The Company has not taken a tax position that, if challenged, would have a material effect on the financial statements for the year ended December 31, 2018, or during the prior three years applicable under FASB ASC 740. The Company did not recognize any adjustment to the liability for uncertain tax position and therefore did not record any adjustment to the beginning balance of accumulated deficit on the balance sheet. All tax returns have been appropriately filed by the Company. 

 

Income tax provision at the federal statutory rate     21 %
Effect of operating losses     (21 )%
      —   %

 

Net deferred tax assets consist of the following:

 

    October 31, 2019   January 31, 2019
         
Net operating loss carry forward   $ 136,588     $ 127,247
Valuation allowance     (136,588 )     (127,247)
Net deferred tax asset   $ —       $ —  

  

A reconciliation of income taxes computed at the statutory rate is as follows:

  

    Year ended October 31,
    2019   2018
         
Tax at statutory rate (21%)   $ 136,588     $ 62,075
               
Increase in valuation allowance     (136,588 )     (62,075)
Income tax expenses   $ —       $ —  

 

The Company did not pay any income taxes during the nine months ended October 31, 2019 or 2018.

 

4.0       SHAREHOLDERS’ DEFICIT

 

The shareholders’ deficit of the Company was ($109,182) and $($62,075) on October 31, 2019 and October 31, 2018, respectively.

 

Common & Preferred Stock

 

Common Stock

 

The Company’s common stock trades on OTC market under the symbol “TLDN”. The Company is authorized to issue 60,000,000 shares of common stock, $0.0001 par value. The Company issued 500,000 shares of restricted common stock on February 22, 2019 to a third party. As of October 31, 2019, there were 5,000,264 shares issued and outstanding and at January 31, 2019, there were 4,500,264 shares issued and outstanding.

→ **STATED TASK 1**
Under what symbol does the Company's common stock trade, according to the financial statement notes?
→ **STATED TASK 2**
Write a continuation of the financial statement notes on income taxes and shareholders' deficit, picking up after their final sentence.

→ **SUPPLIED DATA**

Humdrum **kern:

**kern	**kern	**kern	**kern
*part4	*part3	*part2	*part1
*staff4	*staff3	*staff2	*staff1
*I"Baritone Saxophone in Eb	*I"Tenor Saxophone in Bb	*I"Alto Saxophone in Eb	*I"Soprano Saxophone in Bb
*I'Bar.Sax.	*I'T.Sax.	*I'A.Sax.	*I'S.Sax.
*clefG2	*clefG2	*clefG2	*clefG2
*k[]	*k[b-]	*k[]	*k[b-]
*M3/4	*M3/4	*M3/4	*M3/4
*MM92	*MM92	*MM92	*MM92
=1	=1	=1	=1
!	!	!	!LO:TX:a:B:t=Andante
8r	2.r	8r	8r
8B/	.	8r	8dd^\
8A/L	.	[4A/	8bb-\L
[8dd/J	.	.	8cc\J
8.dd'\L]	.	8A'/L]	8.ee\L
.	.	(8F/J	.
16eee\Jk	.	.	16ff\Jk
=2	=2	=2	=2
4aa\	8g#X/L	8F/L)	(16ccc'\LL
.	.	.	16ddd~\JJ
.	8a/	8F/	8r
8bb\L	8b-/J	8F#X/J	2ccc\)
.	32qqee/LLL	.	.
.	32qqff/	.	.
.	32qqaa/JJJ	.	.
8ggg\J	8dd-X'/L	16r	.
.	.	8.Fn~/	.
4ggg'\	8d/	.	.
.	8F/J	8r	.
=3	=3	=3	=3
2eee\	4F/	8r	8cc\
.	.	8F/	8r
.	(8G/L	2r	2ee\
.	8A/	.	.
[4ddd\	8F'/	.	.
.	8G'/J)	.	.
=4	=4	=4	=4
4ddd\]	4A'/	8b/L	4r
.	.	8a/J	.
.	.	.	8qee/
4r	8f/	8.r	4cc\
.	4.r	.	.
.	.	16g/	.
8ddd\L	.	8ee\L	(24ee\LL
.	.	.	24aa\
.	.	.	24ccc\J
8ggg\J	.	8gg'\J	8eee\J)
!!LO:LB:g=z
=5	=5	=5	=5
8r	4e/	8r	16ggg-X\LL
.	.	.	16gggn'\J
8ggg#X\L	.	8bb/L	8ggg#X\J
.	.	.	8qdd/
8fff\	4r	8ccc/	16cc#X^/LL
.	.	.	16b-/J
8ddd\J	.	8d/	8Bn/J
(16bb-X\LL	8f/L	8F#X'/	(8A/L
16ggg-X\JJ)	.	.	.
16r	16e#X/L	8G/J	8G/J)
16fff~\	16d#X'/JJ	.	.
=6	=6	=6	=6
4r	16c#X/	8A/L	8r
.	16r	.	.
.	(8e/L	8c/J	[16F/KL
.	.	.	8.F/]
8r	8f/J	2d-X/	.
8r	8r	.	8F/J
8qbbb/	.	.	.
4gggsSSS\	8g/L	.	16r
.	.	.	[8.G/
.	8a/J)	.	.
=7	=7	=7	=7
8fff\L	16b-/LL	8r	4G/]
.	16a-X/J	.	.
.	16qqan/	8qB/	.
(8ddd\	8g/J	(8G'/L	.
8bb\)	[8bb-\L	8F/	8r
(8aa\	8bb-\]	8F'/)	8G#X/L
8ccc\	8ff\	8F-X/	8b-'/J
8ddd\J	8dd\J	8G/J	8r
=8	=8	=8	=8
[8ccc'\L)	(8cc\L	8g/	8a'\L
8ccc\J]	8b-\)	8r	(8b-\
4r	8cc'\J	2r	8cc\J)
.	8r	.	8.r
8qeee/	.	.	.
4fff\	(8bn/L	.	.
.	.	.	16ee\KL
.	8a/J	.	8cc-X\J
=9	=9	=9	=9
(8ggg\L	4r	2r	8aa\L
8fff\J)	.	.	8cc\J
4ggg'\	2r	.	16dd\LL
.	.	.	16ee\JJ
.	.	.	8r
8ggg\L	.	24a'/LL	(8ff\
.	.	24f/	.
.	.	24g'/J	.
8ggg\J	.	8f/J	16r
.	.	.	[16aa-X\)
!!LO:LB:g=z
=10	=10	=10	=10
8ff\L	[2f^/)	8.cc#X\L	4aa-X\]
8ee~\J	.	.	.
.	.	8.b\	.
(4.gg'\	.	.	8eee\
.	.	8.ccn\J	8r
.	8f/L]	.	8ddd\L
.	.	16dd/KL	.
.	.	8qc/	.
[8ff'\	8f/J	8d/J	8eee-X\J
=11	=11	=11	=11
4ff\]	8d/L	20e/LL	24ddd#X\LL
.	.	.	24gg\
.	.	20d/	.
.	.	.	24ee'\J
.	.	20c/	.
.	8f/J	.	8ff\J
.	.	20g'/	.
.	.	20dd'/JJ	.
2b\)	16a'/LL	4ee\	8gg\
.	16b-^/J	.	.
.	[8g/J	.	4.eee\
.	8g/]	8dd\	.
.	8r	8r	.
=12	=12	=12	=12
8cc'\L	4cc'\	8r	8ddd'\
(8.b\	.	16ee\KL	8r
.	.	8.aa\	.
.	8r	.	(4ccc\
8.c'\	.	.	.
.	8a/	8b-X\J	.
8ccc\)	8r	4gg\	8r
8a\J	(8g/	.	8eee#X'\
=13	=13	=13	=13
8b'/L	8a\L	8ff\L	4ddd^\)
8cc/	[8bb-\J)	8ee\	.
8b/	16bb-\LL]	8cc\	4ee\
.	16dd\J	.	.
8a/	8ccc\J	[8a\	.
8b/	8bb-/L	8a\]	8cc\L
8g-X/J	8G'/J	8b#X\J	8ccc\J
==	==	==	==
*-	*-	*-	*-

→ **RIGHT ANSWER 1**
TLDN, on the OTC market.

→ **RIGHT ANSWER 2**
 

  F-9  

 

Series A Preferred Stock

 

The Company is authorized to issue 10,000,000 shares of Preferred stock par value $0.0001 per share. Except as otherwise provided by law, the shares of the stock of the Corporation, regardless of the class, may be issued by the Corporation from time to time in such amounts and designations, for such consideration and for such corporate purposes as the Board of Directors may from time to time determine. As of October 31, 2019, there were 1,000,000 shares of Series A preferred shares, par value $0.0001 per share, issued and outstanding.

 

As per the designation of Series A Preferred stock, each issued and outstanding Series A Preferred Share shall be entitled to the number of votes equal to the result of: (i) the number of shares of common stock of the Company issued and outstanding at the time of such vote multiplied by 1.1; divided by (ii) the total number of Series A Preferred Shares issued and outstanding at the time of such vote, at each meeting of shareholders of the Company with respect to any and all matters presented to the shareholders of the Company for their action or consideration, including the election of directors. Holders of Series A Preferred Shares shall vote together with the holders of Common Shares as a single class in all matters where holders of common stock will vote.

 

On January 24, 2019, the Company issued 1,000,000 shares of series A Preferred shares to its Chairman & CEO, Aron Govil, in consideration for his valuable services to the Company during the past fiscal year.

 

5.0       HOLDING COMPANY REORGANIZATION

 

On January 18, 2019, the Company completed a Holding Company Reorganization in accordance with section 251(g) of the Delaware general Corporation Law (“DGCL”). In accordance with Section 251(g) of the DGCL, Telidyne Inc. a newly incorporated Delaware corporation (the “Holding Company”) became the successor issuer of Telidyne Inc., the Nevada Company, as previously constituted (the “Predecessor”). In other words, the Holding Company is now the public entity.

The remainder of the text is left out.